[SOURCE DOCUMENT]:
^^^^

Geoscience Reference
In-Depth Information
Chapter 1
Born in a War
The balance of evidence suggests that there is a discernible human influence on climate.
—The contentious sentence in “Summary for Policy Makers,” IPCC Second Assessment Report (1995)
It is November 27, 1995, several years before my colleagues and I published our “hockey stick”
study. Bill Clinton has been president for nearly three years. The Dow Jones Industrial Average just
passed the 5,000 mark for the first time. The TV series E.R., created by novelist Michael Crichton, is
the top-rated show on television.
In Madrid, Spain, the Intergovernmental Panel on Climate Change (IPCC) is holding the final
plenary meeting for the Second Assessment Report, the purpose of which is to summarize the
consensus among scientists regarding the extent of humanity's impact on Earth's climate. At a nearly
identical latitude on the other side of the Atlantic, I am working on my Ph.D. dissertation in New
Haven, Connecticut. I am oblivious to what is taking place in Madrid; I'm just trying to finish up my
research in time to defend my dissertation the coming spring and begin a career as a professional
climate researcher.

^^^^

[STATED PROBLEM 1]:
List every city, state, and country named in the chapter "Born in a War."
[STATED PROBLEM 2]:
Extend the chapter "Born in a War," picking up after its final sentence.

[DATASET CONTENT]:

^^^^

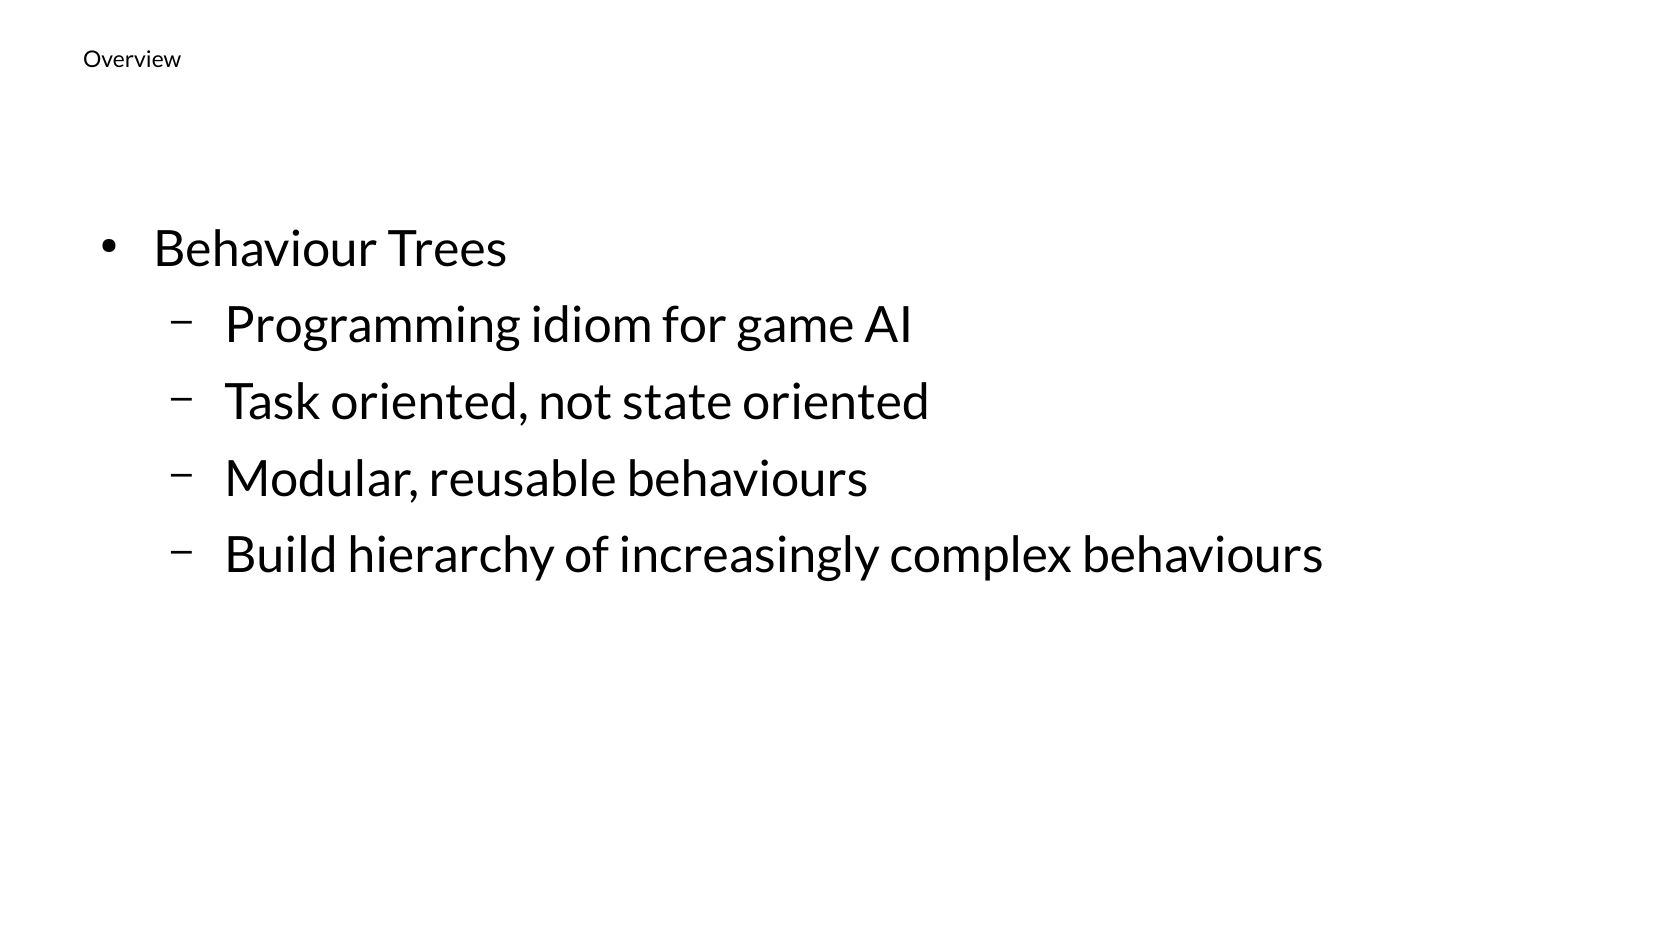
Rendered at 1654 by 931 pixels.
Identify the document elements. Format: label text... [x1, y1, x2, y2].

list Behaviour Trees Programming idiom for game AI Task oriented, not state oriented Modular, reusable behaviours Build hierarchy of increasingly complex behaviours [82, 217, 1571, 839]
title Overview [83, 0, 1571, 119]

^^^^

[FINAL ANSWER 1]:
Madrid, Spain, New Haven, Connecticut

[FINAL ANSWER 2]:
My research at the time focused on the importance of natural variability—that is, the role of
nature, not man—in explaining changes in Earth's climate. The one scientific article I had submitted
for publication that touched on the topic of human-caused climate change would, ironically, a few
months later be hailed by those who contest the proposition that humans play a significant role in
observed climate changes. (That article simply demonstrated a relatively minor inconsistency
between theoretical climate model predictions and actual climate observations.) 1 I was especially
interested in the role that natural oscillations in the climate system might have played in observed
changes in climate during the modern observational era of the nineteenth and twentieth centuries. My
first-ever article analyzing climate proxy records had just been published a week earlier. 2 In that
article, my coauthors and I showed that these natural oscillations persist over many centuries and
might be more important than many scientists had acknowledged in explaining certain modern climate
trends. This work, in another twist of irony, would also be celebrated by contrarians in the climate
change debate, who were ostensibly unaware that both natural and human influences on climate can
and almost certainly do coexist. I myself did not doubt that humans were changing the climate; the
extent of evidence was already significant. I had simply chosen to focus in my research on the issue of
natural climate variability.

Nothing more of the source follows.